What needs to be done:
Copy out the text of each of the entries below word for word, keeping every line exactly as it appears. Leave the pictures out of your answer.

Study material:
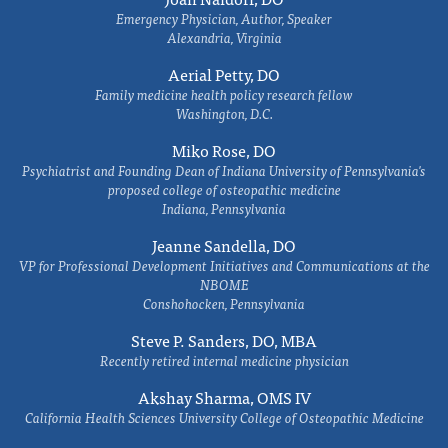
Emergency Physician, Author, Speaker
Alexandria, Virginia
Aerial Petty, DO
Family medicine health policy research fellow
Washington, D.C.
Miko Rose, DO
Psychiatrist and Founding Dean of Indiana University of Pennsylvania's
proposed college of osteopathic medicine
Indiana, Pennsylvania
Jeanne Sandella, DO
VP for Professional Development Initiatives and Communications at the
NBOME
Conshohocken, Pennsylvania
Steve P. Sanders, DO, MBA
Recently retired internal medicine physician
Akshay Sharma, OMS IV
California Health Sciences University College of Osteopathic Medicine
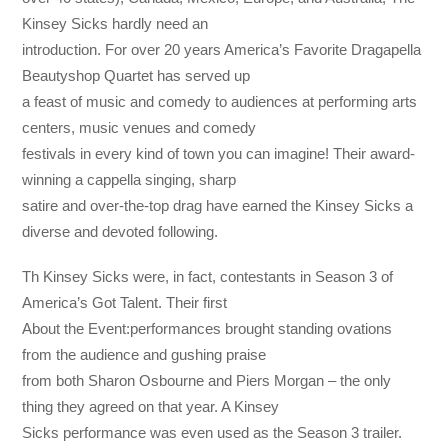
Kinsey Sicks hardly need an
introduction. For over 20 years America’s Favorite Dragapella
Beautyshop Quartet has served up
a feast of music and comedy to audiences at performing arts
centers, music venues and comedy
festivals in every kind of town you can imagine! Their award-
winning a cappella singing, sharp
satire and over-the-top drag have earned the Kinsey Sicks a
diverse and devoted following.
Th Kinsey Sicks were, in fact, contestants in Season 3 of
America’s Got Talent. Their first
About the Event:performances brought standing ovations
from the audience and gushing praise
from both Sharon Osbourne and Piers Morgan – the only
thing they agreed on that year. A Kinsey
Sicks performance was even used as the Season 3 trailer.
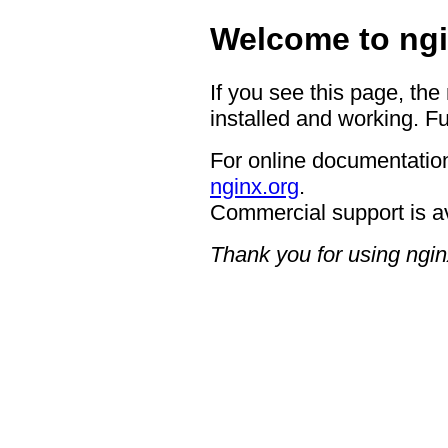
Welcome to ngi
If you see this page, the
installed and working. Fu
For online documentation
nginx.org
.
Commercial support is a
Thank you for using ngin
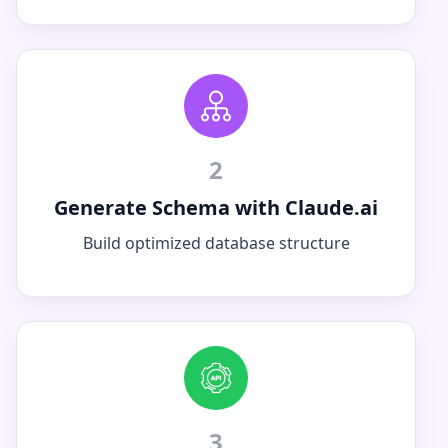
2
Generate Schema with Claude.ai
Build optimized database structure
3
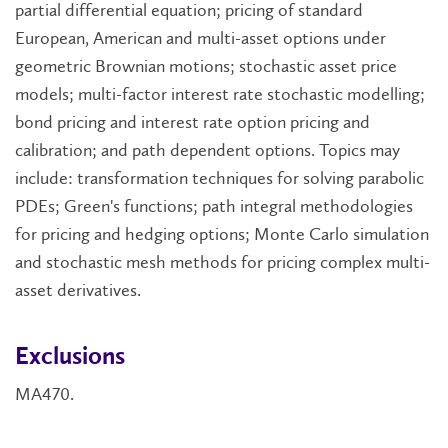
partial differential equation; pricing of standard
European, American and multi-asset options under
geometric Brownian motions; stochastic asset price
models; multi-factor interest rate stochastic modelling;
bond pricing and interest rate option pricing and
calibration; and path dependent options. Topics may
include: transformation techniques for solving parabolic
PDEs; Green's functions; path integral methodologies
for pricing and hedging options; Monte Carlo simulation
and stochastic mesh methods for pricing complex multi-
asset derivatives.
Exclusions
MA470.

Exercise response:
Emergency Physician, Author, Speaker
Alexandria, Virginia
Aerial Petty, DO
Family medicine health policy research fellow
Washington, D.C.
Miko Rose, DO
Psychiatrist and Founding Dean of Indiana University of Pennsylvania's
proposed college of osteopathic medicine
Indiana, Pennsylvania
Jeanne Sandella, DO
VP for Professional Development Initiatives and Communications at the
NBOME
Conshohocken, Pennsylvania
Steve P. Sanders, DO, MBA
Recently retired internal medicine physician
Akshay Sharma, OMS IV
California Health Sciences University College of Osteopathic Medicine
Kinsey Sicks hardly need an
introduction. For over 20 years America’s Favorite Dragapella
Beautyshop Quartet has served up
a feast of music and comedy to audiences at performing arts
centers, music venues and comedy
festivals in every kind of town you can imagine! Their award-
winning a cappella singing, sharp
satire and over-the-top drag have earned the Kinsey Sicks a
diverse and devoted following.
Th Kinsey Sicks were, in fact, contestants in Season 3 of
America’s Got Talent. Their first
About the Event:performances brought standing ovations
from the audience and gushing praise
from both Sharon Osbourne and Piers Morgan – the only
thing they agreed on that year. A Kinsey
Sicks performance was even used as the Season 3 trailer.
Welcome to ngi
If you see this page, the
installed and working. Fu
For online documentation
nginx.org
.
Commercial support is a
Thank you for using ngin
2
Generate Schema with Claude.ai
Build optimized database structure
3
partial differential equation; pricing of standard
European, American and multi-asset options under
geometric Brownian motions; stochastic asset price
models; multi-factor interest rate stochastic modelling;
bond pricing and interest rate option pricing and
calibration; and path dependent options. Topics may
include: transformation techniques for solving parabolic
PDEs; Green's functions; path integral methodologies
for pricing and hedging options; Monte Carlo simulation
and stochastic mesh methods for pricing complex multi-
asset derivatives.
Exclusions
MA470.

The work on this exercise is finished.